The last full day of riding was the hardest day of riding for us. All day we encountered 25-30 mph headwinds which was more of a metal challenge than physical. It was a hard fight to keep up with our time in hand. As the time in hand dissipated we knew we would have a sleepless night if we wanted to finish within the time limit. With the lack of sleep already the thought of even more brought waterworks. A volunteer at Spalding saw the flicker of defeat in our faces and he sat and talked to us. He said what you are doing is hard and you should be proud of what you have accomplished this far. He knows people that have completed in Iron Man competitions and would never dream of doing events like this. He probably did not know it but the little pep talk once again pulled me from a dark place. I did not train hours on hours to sit at a table and get upset the wind was not going to die down overnight. We are the Trotts we will fight until we have nothing left. We had a drop bag here and decided to go ahead and change kits. After fumbling with the knot I slowly open the bag where the first thing I see is a note I wrote to Steve and I. I had written motivation notes and placed them in all our drop bags the day of registration some to Steve, some to myself, and some to both of us. I had completing forgotten I had written the note even though we had already used three drop bags. I opened the note and cried. Three simple sentences of encouragement and love. Steve found the note and cried too. We were going to make it.
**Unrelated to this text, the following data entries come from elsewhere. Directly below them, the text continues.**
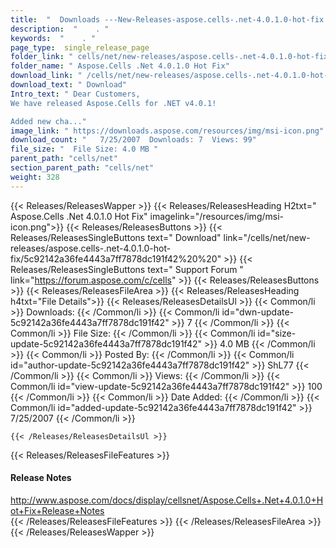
 ```yaml
---
title:  "  Downloads ---New-Releases-aspose.cells-.net-4.0.1.0-hot-fix . " 
description:  "    . " 
keywords:  "    . " 
page_type:  single_release_page
folder_link: " cells/net/new-releases/aspose.cells-.net-4.0.1.0-hot-fix/"
folder_name: " Aspose.Cells .Net 4.0.1.0 Hot Fix"
download_link: " /cells/net/new-releases/aspose.cells-.net-4.0.1.0-hot-fix/5c92142a36fe4443a7ff7878dc191f42"
download_text: " Download"
Intro_text: " Dear Customers,
We have released Aspose.Cells for .NET v4.0.1!

Added new cha..."
image_link: " https://downloads.aspose.com/resources/img/msi-icon.png"
download_count: "   7/25/2007  Downloads: 7  Views: 99"
file_size: "  File Size: 4.0 MB "
parent_path: "cells/net"
section_parent_path: "cells/net"
weight: 328 
---
```


{{< Releases/ReleasesWapper >}}
  {{< Releases/ReleasesHeading H2txt=" Aspose.Cells .Net 4.0.1.0 Hot Fix" imagelink="/resources/img/msi-icon.png">}}
  {{< Releases/ReleasesButtons >}}
    {{< Releases/ReleasesSingleButtons text=" Download" link="/cells/net/new-releases/aspose.cells-.net-4.0.1.0-hot-fix/5c92142a36fe4443a7ff7878dc191f42%20%20" >}}
    {{< Releases/ReleasesSingleButtons text=" Support Forum " link="https://forum.aspose.com/c/cells" >}}
  {{< Releases/ReleasesButtons >}}
  {{< Releases/ReleasesFileArea >}}
    {{< Releases/ReleasesHeading h4txt="File Details">}}
    {{< Releases/ReleasesDetailsUl >}}
            {{< Common/li  >}} Downloads: {{< /Common/li >}} 
      {{< Common/li id="dwn-update-5c92142a36fe4443a7ff7878dc191f42" >}} 7 {{< /Common/li >}} 
      {{< Common/li  >}} File Size: {{< /Common/li >}} 
      {{< Common/li id="size-update-5c92142a36fe4443a7ff7878dc191f42" >}} 4.0 MB {{< /Common/li >}} 
      {{< Common/li  >}} Posted By: {{< /Common/li >}} 
      {{< Common/li id="author-update-5c92142a36fe4443a7ff7878dc191f42" >}} ShL77 {{< /Common/li >}} 
      {{< Common/li  >}} Views: {{< /Common/li >}} 
      {{< Common/li id="view-update-5c92142a36fe4443a7ff7878dc191f42" >}} 100 {{< /Common/li >}} 
      {{< Common/li  >}} Date Added: {{< /Common/li >}} 
      {{< Common/li id="added-update-5c92142a36fe4443a7ff7878dc191f42" >}} 7/25/2007 {{< /Common/li >}} 

    {{< /Releases/ReleasesDetailsUl >}}

  {{< Releases/ReleasesFileFeatures >}}
      <h4>Release Notes</h4><div><a href="http://www.aspose.com/docs/display/cellsnet/Aspose.Cells+.Net+4.0.1.0+Hot+Fix+Release+Notes">http://www.aspose.com/docs/display/cellsnet/Aspose.Cells+.Net+4.0.1.0+Hot+Fix+Release+Notes</a></div>
  {{< /Releases/ReleasesFileFeatures >}}
 {{< /Releases/ReleasesFileArea >}}
{{< /Releases/ReleasesWapper >}}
We will never forget the people we meet on this trip from the five other tandem teams we encountered, the other vegans, to the other cyclist we meet from the around the globe from the countries of Spain, Germany, Britain, USA, Australia, France, Denmark, Belarus, Italy, Brazil, Ireland, and Scotland. This journey changed us a bit, by remolding us to refine our definition of what we think we are capable of accomplishing. We asked veterans why they keeping coming back to do LEL? Many did not have an answer. Is the beauty of the landscape and the people you meet worth all the hardship? I do not know yet. I do know that when I am asked if I would do it again there is a pause, a hesitation. A portion deep within my soul is calling out yes! I don’t think anything will ever challenge my all being as much as a grand brevet. My personality will call for another challenge and I will be propelled to conquer it. LEL this year had a 55% success rate for finishers within the time limit with an additional 10% finishing outside the time limit. We knew this ride would be a challenge but we never expected it to drain us to our core in every sense. Mojo the llama represented all our family and friends cheering us on from home. Mile after mile we were never alone and you were always with us. Thank you each and every one for your constant support in us, for following our journey this year, and for believing in us. You were part of our success!